Why, then, the insertion of the fantastical? Because Wright understands the power of the imagination--it has a healing and beneficial quality. In many of these stories, the elements of fantasy, occult, and science fiction function as coping mechanisms for the brutality of life, such as war. The imaginary circumstances allow characters to deal with grief, and this is especially true in two of the collection’s better stories: “Sheila,” where a man confronts losing the robotic pet that has helped him cope with losing his wife, and “The Space We Share,” where two children experience the death of a peer and attempt to revive his ghost, which they may or may not be experiencing. The collection’s final story, “The White Chalk Road,” is nothing short of a masterpiece, a tale that places reality and fantasy side by side, showing how important the intersection of the two is to a person’s life. This truly beautiful story is a fitting end to a collection that shows, for better or worse, there are no limits to the imagination.

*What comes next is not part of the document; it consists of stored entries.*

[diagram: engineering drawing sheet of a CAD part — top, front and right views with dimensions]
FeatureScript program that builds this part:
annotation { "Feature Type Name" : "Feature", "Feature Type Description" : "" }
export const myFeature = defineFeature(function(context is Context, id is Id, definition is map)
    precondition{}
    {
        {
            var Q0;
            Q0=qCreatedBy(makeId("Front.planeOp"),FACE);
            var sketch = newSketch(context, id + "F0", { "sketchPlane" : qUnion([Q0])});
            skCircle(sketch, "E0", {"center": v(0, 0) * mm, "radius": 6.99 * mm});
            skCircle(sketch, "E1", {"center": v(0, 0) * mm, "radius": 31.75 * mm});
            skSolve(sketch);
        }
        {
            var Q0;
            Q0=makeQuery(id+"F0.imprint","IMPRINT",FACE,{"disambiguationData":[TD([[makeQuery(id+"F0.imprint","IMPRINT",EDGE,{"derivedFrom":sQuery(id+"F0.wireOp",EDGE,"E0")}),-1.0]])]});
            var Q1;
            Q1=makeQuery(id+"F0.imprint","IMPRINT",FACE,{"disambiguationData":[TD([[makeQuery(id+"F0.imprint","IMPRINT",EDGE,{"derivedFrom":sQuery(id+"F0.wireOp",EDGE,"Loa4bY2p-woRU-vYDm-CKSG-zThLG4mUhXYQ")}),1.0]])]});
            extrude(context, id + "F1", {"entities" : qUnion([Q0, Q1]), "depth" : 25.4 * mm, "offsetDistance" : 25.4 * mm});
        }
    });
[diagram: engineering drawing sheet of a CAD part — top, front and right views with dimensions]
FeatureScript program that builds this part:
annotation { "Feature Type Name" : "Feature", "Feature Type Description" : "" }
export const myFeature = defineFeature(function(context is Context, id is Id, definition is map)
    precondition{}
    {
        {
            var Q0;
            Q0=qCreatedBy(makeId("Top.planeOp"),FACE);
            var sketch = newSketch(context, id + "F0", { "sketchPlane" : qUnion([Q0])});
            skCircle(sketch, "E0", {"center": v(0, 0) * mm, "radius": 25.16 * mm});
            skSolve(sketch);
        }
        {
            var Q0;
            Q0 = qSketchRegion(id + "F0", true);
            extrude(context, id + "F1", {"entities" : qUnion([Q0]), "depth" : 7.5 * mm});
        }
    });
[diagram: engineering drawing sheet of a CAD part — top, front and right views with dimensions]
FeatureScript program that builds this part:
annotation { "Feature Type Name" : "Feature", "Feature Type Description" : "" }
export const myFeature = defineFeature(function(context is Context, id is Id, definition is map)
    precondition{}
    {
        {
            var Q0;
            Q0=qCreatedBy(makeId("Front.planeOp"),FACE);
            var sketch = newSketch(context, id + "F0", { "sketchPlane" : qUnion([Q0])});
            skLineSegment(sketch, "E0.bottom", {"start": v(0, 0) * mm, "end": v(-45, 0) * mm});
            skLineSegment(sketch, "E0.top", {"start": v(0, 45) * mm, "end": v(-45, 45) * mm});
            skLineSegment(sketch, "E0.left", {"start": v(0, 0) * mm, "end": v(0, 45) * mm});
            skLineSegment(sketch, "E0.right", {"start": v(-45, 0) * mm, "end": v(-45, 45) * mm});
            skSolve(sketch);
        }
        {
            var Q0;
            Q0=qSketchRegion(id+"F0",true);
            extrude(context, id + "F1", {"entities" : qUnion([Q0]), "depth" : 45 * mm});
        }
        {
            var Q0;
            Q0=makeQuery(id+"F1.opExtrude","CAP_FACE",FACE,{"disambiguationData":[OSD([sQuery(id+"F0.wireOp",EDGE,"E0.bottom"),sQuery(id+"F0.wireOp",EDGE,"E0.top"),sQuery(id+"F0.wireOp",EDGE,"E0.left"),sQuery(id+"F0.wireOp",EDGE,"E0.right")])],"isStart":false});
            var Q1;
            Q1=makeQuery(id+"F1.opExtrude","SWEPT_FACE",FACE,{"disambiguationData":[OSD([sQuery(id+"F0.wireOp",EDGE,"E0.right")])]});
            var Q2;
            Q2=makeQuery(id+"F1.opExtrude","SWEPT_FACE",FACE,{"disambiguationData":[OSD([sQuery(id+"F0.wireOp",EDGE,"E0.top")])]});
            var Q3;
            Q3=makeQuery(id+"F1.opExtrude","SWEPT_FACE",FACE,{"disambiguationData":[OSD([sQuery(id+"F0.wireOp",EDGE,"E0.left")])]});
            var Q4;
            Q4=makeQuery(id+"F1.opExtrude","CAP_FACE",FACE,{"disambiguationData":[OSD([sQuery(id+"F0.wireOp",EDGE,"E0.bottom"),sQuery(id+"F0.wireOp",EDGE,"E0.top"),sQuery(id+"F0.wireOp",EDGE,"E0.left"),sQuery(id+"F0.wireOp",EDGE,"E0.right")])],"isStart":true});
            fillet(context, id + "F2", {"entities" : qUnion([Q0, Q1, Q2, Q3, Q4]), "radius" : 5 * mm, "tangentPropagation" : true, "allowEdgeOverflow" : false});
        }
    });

If what we make up has the ability to heal and help, is there any reason we shouldn’t believe in what we imagine? That seems to be the essential question raised by The Thing About Great White Sharks as the collection drives towards emphasizing that fundamental world problems are not only eased by the imagination but sometimes are made bearably only by the imagination. In a way, this is one of the ultimate goals of writing and reading, so Wright’s exploration of this issue is right on target--even if she does occasionally get carried away by her own abilities.